Sie wohnen im Friesenberg. Wenn Sie die Entwicklung im Kreis 3 anschauen, vor allem was die Jugendlichen betrifft, befürchten Sie da nicht, dass der Kreis 4 in den Kreis 3 «überschwappt»?
Nein. Der Kreis 3 ist recht heterogen, aber er unterscheidet sich in dieser Beziehung nicht von andern Quartieren. Die Jugendprobleme im Kreis 3 sind ähnlich wie in der ganzen Stadt. Meiner Meinung nach sollte vermehrt der Dialog zwischen den Generationen gesucht werden, und das ist in den meisten Fällen möglich und wird doch viel zu selten gemacht.

Wollten Sie nicht denselben Weg gehen wie Ihr Vorgänger im Polizeidepartement, Robert Neukomm, und das Gesundheits- und Umweltdepartement übernehmen?

Ich habe mir das ernsthaft überlegt. Wäre auch eine neue Thematik, eine neue Herausforderung gewesen, aber eben doch wieder der gleiche Beruf als Stadträtin. Seit 24 Jahren bin ich jeden Mittwoch im Zürcher Rathaus, und nun habe ich Lust auf einen neuen Lebensabschnitt. Ich bin sehr jung in den Stadtrat gewählt worden und mir war immer klar: Ich wollte nicht als Stadträtin pensioniert werden. Deshalb habe ich mich bei den letzten Wahlen entschieden, das Polizeidepartement zu behalten und nicht für vier Jahre ein neues Departement zu übernehmen. Ich bin überzeugt, es ist richtig, jetzt eine neue Chance zu packen.

Hatte die Forderung von Rebecca Wyler (SP) nach einem Rücktritt der «Alten» einen Einfluss auf Sie?

Es gehört als Polizeivorsteherin dazu, dass man bei den Jusos nicht so beliebt ist. Nein, es hat mich nicht beeinflusst. Und ich komme mir mit meinen 52 Jahren wirklich nicht alt vor.

Möchten Sie nicht Chefin des VSPB, des Verbandes Schweizerischer Polizeibeamter, werden? Das Motto «Stark – menschlich – sozial» sollte Ihnen doch zusagen?

(lacht) Dieses Angebot ist noch nicht eingetroffen. Wäre auch nicht meine neue Traumberufsphase. Ich habe Freude an der Führungsaufgabe und mir das Know-how zum Thema Sicherheit in einem weiten Sinn in all den Jahren angeeignet. Ich möchte deshalb auch nicht zurück in den alten Beruf (Mittelschullehrerin). Ich bin offen für Neues.

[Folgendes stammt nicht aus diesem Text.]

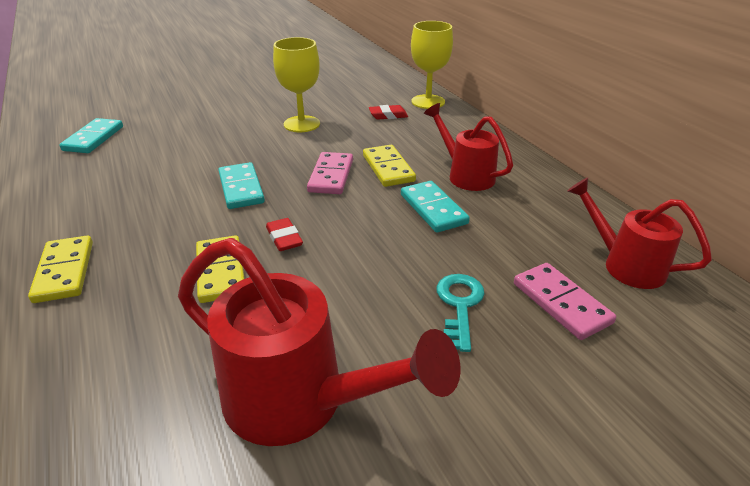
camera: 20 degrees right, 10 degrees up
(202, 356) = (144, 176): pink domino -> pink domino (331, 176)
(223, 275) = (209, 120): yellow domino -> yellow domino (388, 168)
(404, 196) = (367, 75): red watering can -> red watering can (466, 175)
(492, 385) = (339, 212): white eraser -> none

Aber Sie haben sicher konkrete Pläne?

Es gab natürlich schon einige Anfragen, aber noch nicht das Richtige. Ich brauche wieder einen Job, in dem ich Gas geben kann und wo ich zwischendurch auch mal weiche Knie bekomme. Vorerst mache ich aber eine Auszeit.

Wollen Sie in die nationale Politik einsteigen?

Man soll nie nie sagen, aber ich weiss es wirklich nicht. Gemäss meinen Freunden bin ich durch und durch Politikerin. Ich selbst definiere Politik etwas grosszügiger: Mir bedeutet mein Mandat im Europakongress, wo die lokale Politik in einem internationalen Kontext gesehen wird, sehr viel. Auch das Schwerpunktthema Rotlicht packt mich, weil ich einfach nicht dulden kann und will, dass Frauen wie Vieh gehandelt und brutal ausgebeutet werden von Menschenhändlern und Zuhältern. Diese Art der konkreten Sicherheitspolitik liegt mir sehr.

Könnten Sie sich vorstellen, Ihrem Mann in der Verwaltung im Kanton Uri zu helfen? Ziehen Sie weg von Zürich?

Wir haben uns das überlegt. Aber wir haben anders entschieden: Nun kommt eine gemeinsame Auszeit.

Wen würden Sie sich als Ihren Nachfolger wünschen?

(lacht) Er oder sie sollte viel Herzblut verspüren für diese Arbeit. Belastbarkeit, Rückgrat und Unvoreingenommenheit sind wichtig. Mein Departement ist fit, das Team arbeitet sehr gut. Ich wünsche mir jemanden, der dieses Departement nicht übernehmen muss, sondern will.